The Goldfish Lady

She is short and slender, and approaching old age, but in a gentle, almost glamorous way.

Her hair is long and dark, but is pulled back from her face cleanly.  Her features are oriental – Japanese maybe – and she wears a lot of make- up, but it suits her.

Her clothes are striking and mysterious.  Somewhere between scruffy and extravagant.  Either she is very rich and these are designer clothes, collected perhaps from earlier travels around the world, and now tired and worn out with regular use; or she is poor and has chosen carefully from selected charity shops, choosing idiosyncratic items and throwing them together with optimistic abandon.

One day she wears a long swirling blue skirt, with an embroidered jacket in green.  It’s impossible to decide whether it clashes dreadfully or is subtly complementary.

Another time she’s wearing something that looks like a kimono from a stage production of the Mikado, but with a smart white coat on top, and high heeled, pointy shoes.

So who is this mystery lady?  Is she the rich, eccentric wife of some millionaire, passing the days strolling alone in the park?  (For this is where I see her – in Embankment Gardens, next to the Thames, as I sit eating my sandwich lunch by the flower beds.)

Perhaps she is a famous author, wandering by the river looking for inspiration, sitting in the outdoor café sipping tea and making notes for a new novel.

Maybe she is a tourist, visiting London for the shopping, getting carried away in fashion stores and buying odd things without care – or without advice.

She carries a huge black bag, bigger than a handbag.  The first time I see her, I wonder if she might have a miniature dog hidden away in it, for she looks like the kind of character who might well have a fluffy terrier or a pink poodle as a companion.

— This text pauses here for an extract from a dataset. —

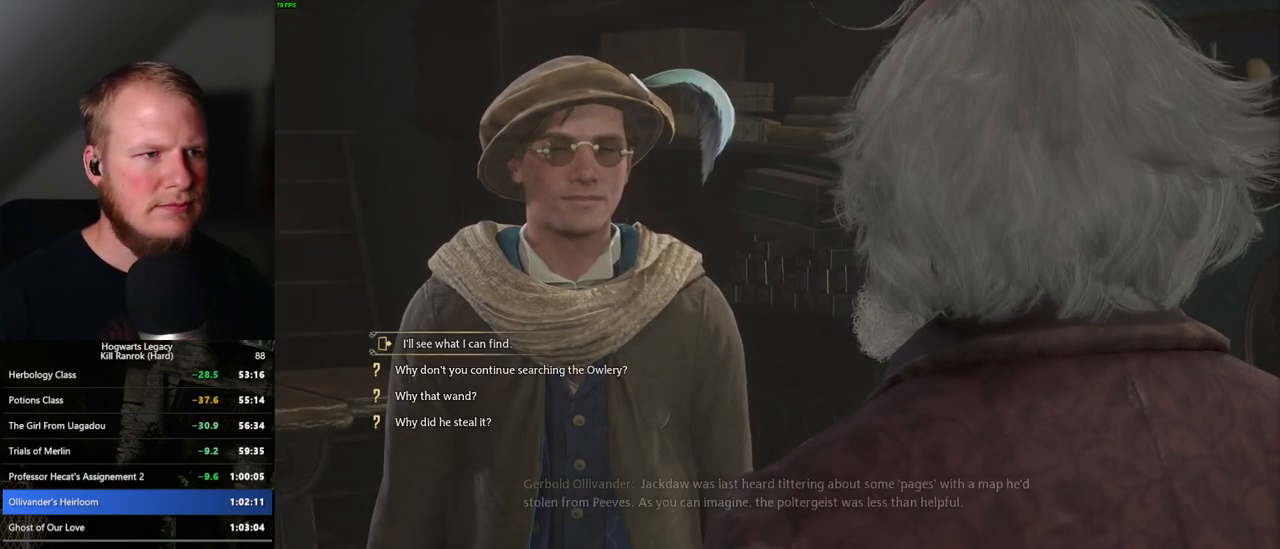
{"keys": ["q", "space"], "mouse": [], "events": [[34, "q", "up"], [50, "space", "up"], [100, "space", "down"], [134, "q", "down"], [184, "q", "up"], [184, "space", "up"], [250, "mouse_wheel", "down"], [284, "mouse_wheel", "up"], [284, "space", "down"], [300, "q", "down"], [334, "q", "up"], [350, "space", "up"], [434, "space", "down"], [450, "q", "down"]]}
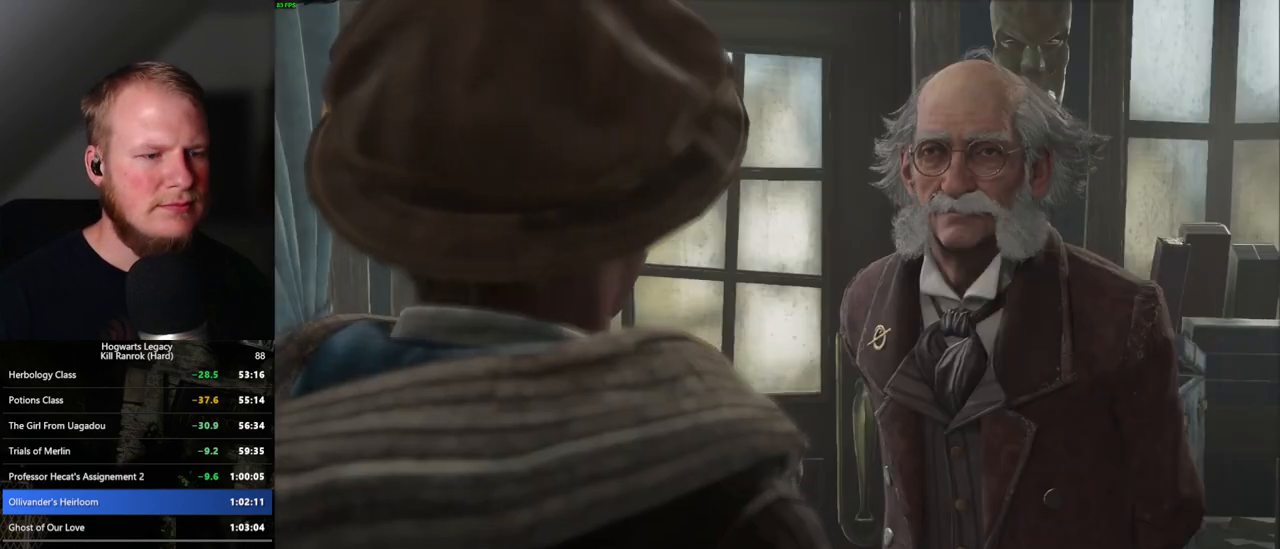
{"keys": [], "mouse": ["wheel"], "events": [[34, "q", "up"], [34, "space", "up"], [84, "mouse_wheel", "down"], [117, "mouse_wheel", "up"], [117, "q", "down"], [117, "space", "down"], [150, "mouse_wheel", "down"], [184, "q", "up"], [200, "mouse_wheel", "up"], [200, "space", "up"], [250, "q", "down"], [250, "space", "down"], [300, "q", "up"], [317, "space", "up"], [400, "space", "down"], [467, "mouse_wheel", "down"], [484, "mouse_wheel", "up"], [500, "mouse_wheel", "down"], [500, "space", "up"]]}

But no, I am soon to discover the mystery item that the bag contains.

A loaf of bread.

For this strangely dressed, elderly oriental lady defines herself to the observer as – The Lady Who Feeds The Fish In Embankment Gardens.  (I’d better call her The Fish Lady for short, though that sounds somehow unflattering.  Let’s make it The Goldfish Lady.)

There are one or two pretty little ponds in the gardens, with water-lilies flowering at the appropriate time of year, and reeds and rushes growing around the edges.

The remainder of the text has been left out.